Cómo recibirlos adecuadamente
- Acercarse de manera inmediata y con una sonrisa.
- Presentarse con su nombre: “Soy [nombre], servidor de la iglesia, es un placer recibirle.”
- Evitar que se sientan ignorados o perdidos en el templo.
- Ofrecer ayuda concreta: acompañarlos a sus asientos, brindarles información sobre los servicios de la iglesia.
Frases recomendadas y qué evitar
Recomendadas:
- “Dios le bendiga, es un gozo tenerle aquí.”
- “Siéntase en confianza, esta es su casa también.”
- “Estamos para servirle, cualquier necesidad no dude en decirnos.”
A evitar:
- “Usted no puede sentarse ahí.”
- “Llegó tarde.”
- “¿Es la primera vez que viene?” (con tono inquisitivo).
Entrega de material informativo
- Proveer un folleto con los horarios de cultos, actividades semanales y datos de contacto de la iglesia.
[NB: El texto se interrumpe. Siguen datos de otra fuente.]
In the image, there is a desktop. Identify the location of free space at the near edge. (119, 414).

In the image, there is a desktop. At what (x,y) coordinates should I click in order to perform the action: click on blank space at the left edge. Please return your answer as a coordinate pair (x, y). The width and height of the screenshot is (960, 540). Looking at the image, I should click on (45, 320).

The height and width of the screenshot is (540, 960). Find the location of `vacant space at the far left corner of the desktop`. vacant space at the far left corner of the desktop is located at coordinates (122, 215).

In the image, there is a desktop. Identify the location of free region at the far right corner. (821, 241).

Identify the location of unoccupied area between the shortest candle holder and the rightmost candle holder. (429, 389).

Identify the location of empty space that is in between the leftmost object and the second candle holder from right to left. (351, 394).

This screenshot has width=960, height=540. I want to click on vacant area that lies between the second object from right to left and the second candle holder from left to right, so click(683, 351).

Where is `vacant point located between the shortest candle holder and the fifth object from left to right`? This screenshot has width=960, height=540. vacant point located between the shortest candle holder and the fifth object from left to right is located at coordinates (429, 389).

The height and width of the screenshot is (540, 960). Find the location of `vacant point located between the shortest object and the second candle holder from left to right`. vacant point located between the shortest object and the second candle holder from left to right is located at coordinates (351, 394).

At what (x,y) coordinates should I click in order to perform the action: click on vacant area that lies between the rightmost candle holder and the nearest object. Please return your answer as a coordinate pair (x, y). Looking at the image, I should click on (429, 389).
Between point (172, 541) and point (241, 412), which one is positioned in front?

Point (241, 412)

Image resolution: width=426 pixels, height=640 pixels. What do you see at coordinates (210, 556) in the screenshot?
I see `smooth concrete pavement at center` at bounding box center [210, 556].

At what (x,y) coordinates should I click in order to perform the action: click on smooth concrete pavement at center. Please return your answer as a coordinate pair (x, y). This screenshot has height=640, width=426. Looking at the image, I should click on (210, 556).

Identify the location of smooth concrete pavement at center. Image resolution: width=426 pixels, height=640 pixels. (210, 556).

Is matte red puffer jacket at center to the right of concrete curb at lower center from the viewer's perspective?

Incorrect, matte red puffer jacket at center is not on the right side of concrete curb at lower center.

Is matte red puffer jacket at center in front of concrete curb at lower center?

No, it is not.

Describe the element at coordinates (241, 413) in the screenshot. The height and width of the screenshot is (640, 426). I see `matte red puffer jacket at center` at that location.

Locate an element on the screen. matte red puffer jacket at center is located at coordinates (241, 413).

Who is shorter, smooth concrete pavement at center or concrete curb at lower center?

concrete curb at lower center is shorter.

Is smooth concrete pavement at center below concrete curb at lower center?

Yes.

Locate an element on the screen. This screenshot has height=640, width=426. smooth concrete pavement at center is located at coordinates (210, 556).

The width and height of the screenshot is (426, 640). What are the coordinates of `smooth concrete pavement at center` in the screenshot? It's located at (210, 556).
- Asegurarse de que el material sea breve, claro y atractivo.
- Si la iglesia dispone de tarjetas de bienvenida, entregarlas con una nota escrita a mano es un detalle especial.
Registro y canalización al área de seguimiento
- Solicitar de forma cordial que llenen una tarjeta o libro de visitantes, garantizando confidencialidad.
- Frase sugerida: “Si gusta compartirnos su nombre y algún medio de contacto, será de bendición para orar por usted y mantenerle informado de nuestras actividades.”
- Canalizar la información al equipo de seguimiento o al departamento de discipulado para dar continuidad.
“Recíbanse los unos a los otros, como también Cristo nos recibió, para gloria de Dios.” (Romanos 15:7).